Required actions |
**A.** Answer these questions about the email on political action by the LSA, one per line:
(i) At what event were the Illinois (UIUC) motions introduced and voted on?
(ii) About how much of the 50 states does the gay rights boycott extend to?
(iii) Against whom does the writer say an LSA boycott is mostly an action taken?
**B.** Can you write out every line of the listing as a numbered list, leaving out any blank lines?

Page extract |

---+---

Date: Wed, 5 Apr 2000 11:01:22 -0400
From: Michael A. Covington <>
Subject: Re: Political action by linguistic organization

To answer a question that came up, my understanding is that the Illinois
(UIUC) motions were all introduced and voted on at the most recent LSA
business meeting. The ERA and gay rights boycotts, however, apparently came
out of the Executive Committee and/or the Secretariat without formally being
put before the members. Note that the gay rights boycott extends to about
half of the 50 states, not just a few.

At least one person made the very good point that if the LSA is to have a
political agenda, it needs a more orderly process for setting it. We could
find *hundreds* of issues that, arguably, deserve political action. We
could also find things to object to in the laws of *any* state or region.
So do we go after all of them, or do we set priorities in some way, or do we
stick to linguistics?

What concerns me more is that an LSA boycott is mostly an action taken by
the LSA against its own profession and its own members. Governments feel
very little pressure from the LSA; but members and potential members are
harmed when their national society decides not to be fully functional in a
particular region.

For example, whom, exactly, was the LSA punishing for the (now defunct)

---+---

Record set |

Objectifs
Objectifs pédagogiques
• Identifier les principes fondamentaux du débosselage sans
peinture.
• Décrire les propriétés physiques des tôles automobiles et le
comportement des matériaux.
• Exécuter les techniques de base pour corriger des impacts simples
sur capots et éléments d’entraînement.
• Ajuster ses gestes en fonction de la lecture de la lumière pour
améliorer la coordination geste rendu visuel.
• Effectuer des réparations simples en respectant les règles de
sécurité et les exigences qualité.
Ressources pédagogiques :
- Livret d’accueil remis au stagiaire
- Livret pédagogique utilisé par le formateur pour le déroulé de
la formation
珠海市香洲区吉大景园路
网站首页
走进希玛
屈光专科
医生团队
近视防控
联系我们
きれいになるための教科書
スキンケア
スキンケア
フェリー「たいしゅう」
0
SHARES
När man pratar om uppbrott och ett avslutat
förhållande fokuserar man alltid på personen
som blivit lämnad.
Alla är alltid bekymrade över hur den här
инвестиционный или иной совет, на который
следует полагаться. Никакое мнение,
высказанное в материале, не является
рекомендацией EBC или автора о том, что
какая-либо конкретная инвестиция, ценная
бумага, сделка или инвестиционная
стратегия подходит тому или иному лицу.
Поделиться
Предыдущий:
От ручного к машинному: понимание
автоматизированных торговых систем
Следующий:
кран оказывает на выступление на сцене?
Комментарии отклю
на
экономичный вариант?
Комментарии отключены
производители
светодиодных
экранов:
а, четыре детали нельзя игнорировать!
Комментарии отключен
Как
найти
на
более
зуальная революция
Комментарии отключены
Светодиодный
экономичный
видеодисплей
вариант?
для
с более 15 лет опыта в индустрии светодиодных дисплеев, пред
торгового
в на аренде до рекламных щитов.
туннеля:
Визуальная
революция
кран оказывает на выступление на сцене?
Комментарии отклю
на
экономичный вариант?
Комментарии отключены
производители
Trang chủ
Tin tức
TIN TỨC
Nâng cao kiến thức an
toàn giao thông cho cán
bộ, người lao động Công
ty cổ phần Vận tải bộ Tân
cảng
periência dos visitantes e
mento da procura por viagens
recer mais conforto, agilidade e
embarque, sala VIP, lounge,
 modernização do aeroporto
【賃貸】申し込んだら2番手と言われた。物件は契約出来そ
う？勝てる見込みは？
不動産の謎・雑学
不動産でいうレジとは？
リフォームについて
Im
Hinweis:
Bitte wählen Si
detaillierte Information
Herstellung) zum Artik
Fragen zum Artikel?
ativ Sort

---+---

Responses per task |
**A.**
(i) At the most recent LSA business meeting.
(ii) About half of the 50 states.
(iii) Against the LSA's own profession and its own members.

**B.**
1. Objectifs
2. Objectifs pédagogiques
3. • Identifier les principes fondamentaux du débosselage sans
4. peinture.
5. • Décrire les propriétés physiques des tôles automobiles et le
6. comportement des matériaux.
7. • Exécuter les techniques de base pour corriger des impacts simples
8. sur capots et éléments d’entraînement.
9. • Ajuster ses gestes en fonction de la lecture de la lumière pour
10. améliorer la coordination geste rendu visuel.
11. • Effectuer des réparations simples en respectant les règles de
12. sécurité et les exigences qualité.
13. Ressources pédagogiques :
14. - Livret d’accueil remis au stagiaire
15. - Livret pédagogique utilisé par le formateur pour le déroulé de
16. la formation
17. 珠海市香洲区吉大景园路
18. 网站首页
19. 走进希玛
20. 屈光专科
21. 医生团队
22. 近视防控
23. 联系我们
24. きれいになるための教科書
25. スキンケア
26. スキンケア
27. フェリー「たいしゅう」
28. 0
29. SHARES
30. När man pratar om uppbrott och ett avslutat
31. förhållande fokuserar man alltid på personen
32. som blivit lämnad.
33. Alla är alltid bekymrade över hur den här
34. инвестиционный или иной совет, на который
35. следует полагаться. Никакое мнение,
36. высказанное в материале, не является
37. рекомендацией EBC или автора о том, что
38. какая-либо конкретная инвестиция, ценная
39. бумага, сделка или инвестиционная
40. стратегия подходит тому или иному лицу.
41. Поделиться
42. Предыдущий:
43. От ручного к машинному: понимание
44. автоматизированных торговых систем
45. Следующий:
46. кран оказывает на выступление на сцене?
47. Комментарии отклю
48. на
49. экономичный вариант?
50. Комментарии отключены
51. производители
52. светодиодных
53. экранов:
54. а, четыре детали нельзя игнорировать!
55. Комментарии отключен
56. Как
57. найти
58. на
59. более
60. зуальная революция
61. Комментарии отключены
62. Светодиодный
63. экономичный
64. видеодисплей
65. вариант?
66. для
67. с более 15 лет опыта в индустрии светодиодных дисплеев, пред
68. торгового
69. в на аренде до рекламных щитов.
70. туннеля:
71. Визуальная
72. революция
73. кран оказывает на выступление на сцене?
74. Комментарии отклю
75. на
76. экономичный вариант?
77. Комментарии отключены
78. производители
79. Trang chủ
80. Tin tức
81. TIN TỨC
82. Nâng cao kiến thức an
83. toàn giao thông cho cán
84. bộ, người lao động Công
85. ty cổ phần Vận tải bộ Tân
86. cảng
87. periência dos visitantes e
88. mento da procura por viagens
89. recer mais conforto, agilidade e
90. embarque, sala VIP, lounge,
91.  modernização do aeroporto
92. 【賃貸】申し込んだら2番手と言われた。物件は契約出来そ
93. う？勝てる見込みは？
94. 不動産の謎・雑学
95. 不動産でいうレジとは？
96. リフォームについて
97. Im
98. Hinweis:
99. Bitte wählen Si
100. detaillierte Information
101. Herstellung) zum Artik
102. Fragen zum Artikel?
103. ativ Sort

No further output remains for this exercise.